What is the pathogenesis of acne?
Acne is polygenic and multifactorial. Four main pathogenetic factors contribute to the disease:
- Sebaceous gland hyperplasia and excess sebum production. Sebaceous follicle size and number of lobules per gland are increased in patients with acne. Androgens stimulate sebaceous glands to enlarge and produce more sebum, which is most prevalent during puberty.
- Abnormal follicular differentiation. In normal follicles, keratinocytes are shed as single cells into the lumen and then excreted. In acne, keratinocytes are retained and accumulate due to their increased cohesiveness.
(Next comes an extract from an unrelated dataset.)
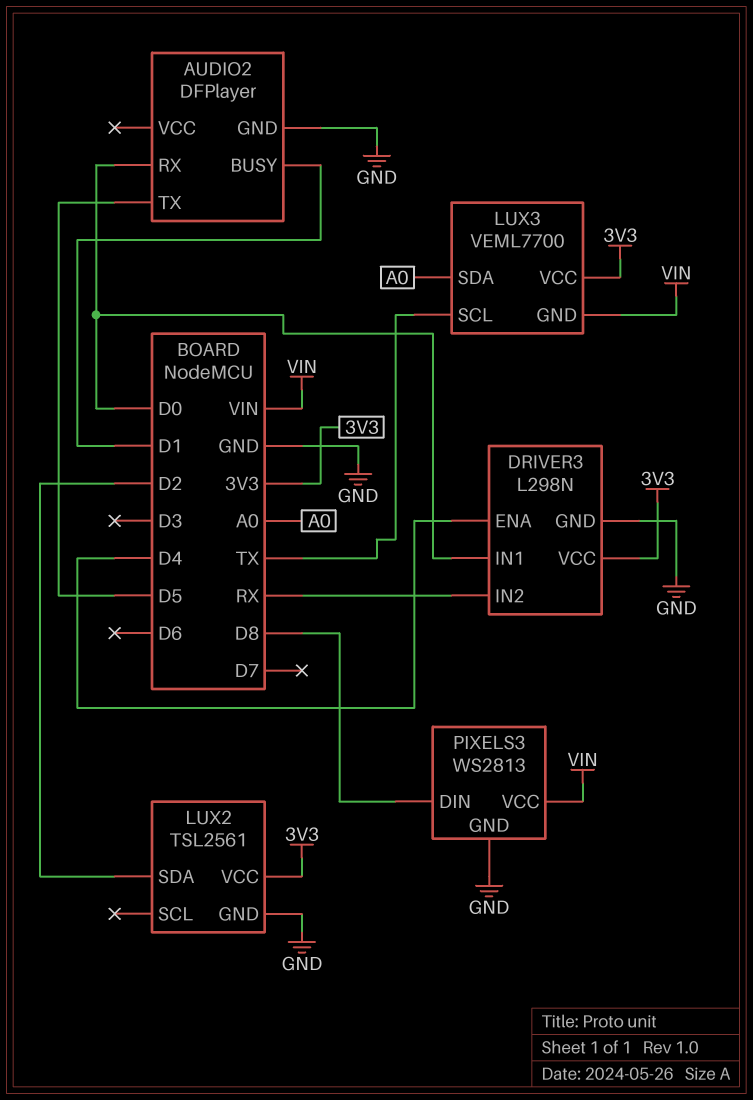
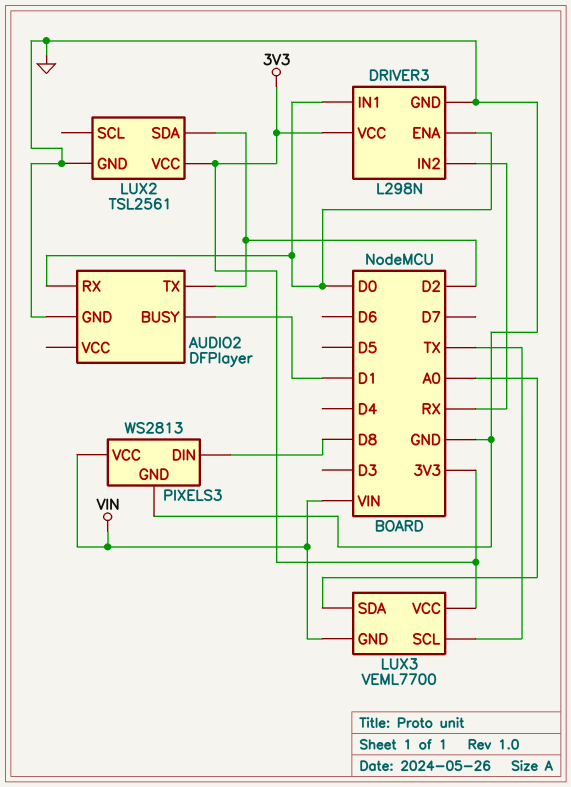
AUDIO2 pin TX: D5 -> D2
DRIVER3 pin ENA: D4 -> D0

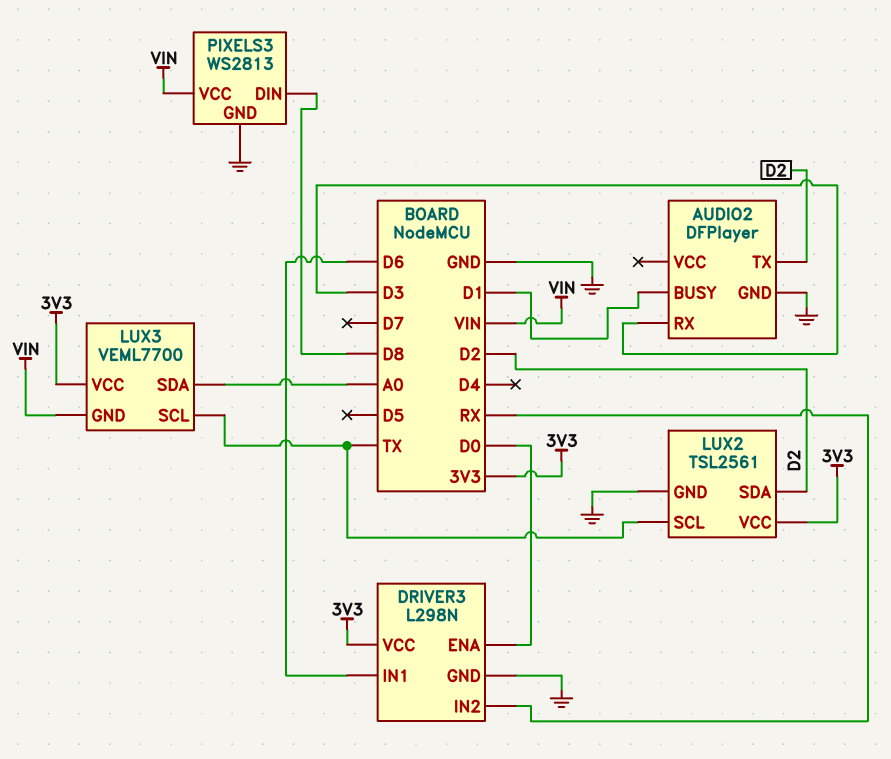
AUDIO2 pin RX: D0 -> D3
DRIVER3 pin IN1: D0 -> D6
LUX2 pin SCL: none -> TX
- Propionibacterium acnes colonisation. These gram-positive, non-motile rods are found deep in follicles and stimulate the production of pro-inflammatory mediators and lipases. While there may be increased numbers of P acnes in acne, bacterial counts often do not correlate with acne severity.
- Inflammation and immune response. Inflammatory cells and mediators efflux into the disrupted follicle, leading to the development of papules, pustules, nodules and cysts.
External factors occasionally contribute to acne, including mechanical trauma, cosmetics, topical corticosteroids and oral medicines (corticosteroids, lithium, iodides, some antiepileptics). Endocrine disorders (such as polycystic ovary disorder) can also be involved.
How does this relate to treatment?
A consensus recommends that treatment of acne should target at many of the pathogenic factors as possible.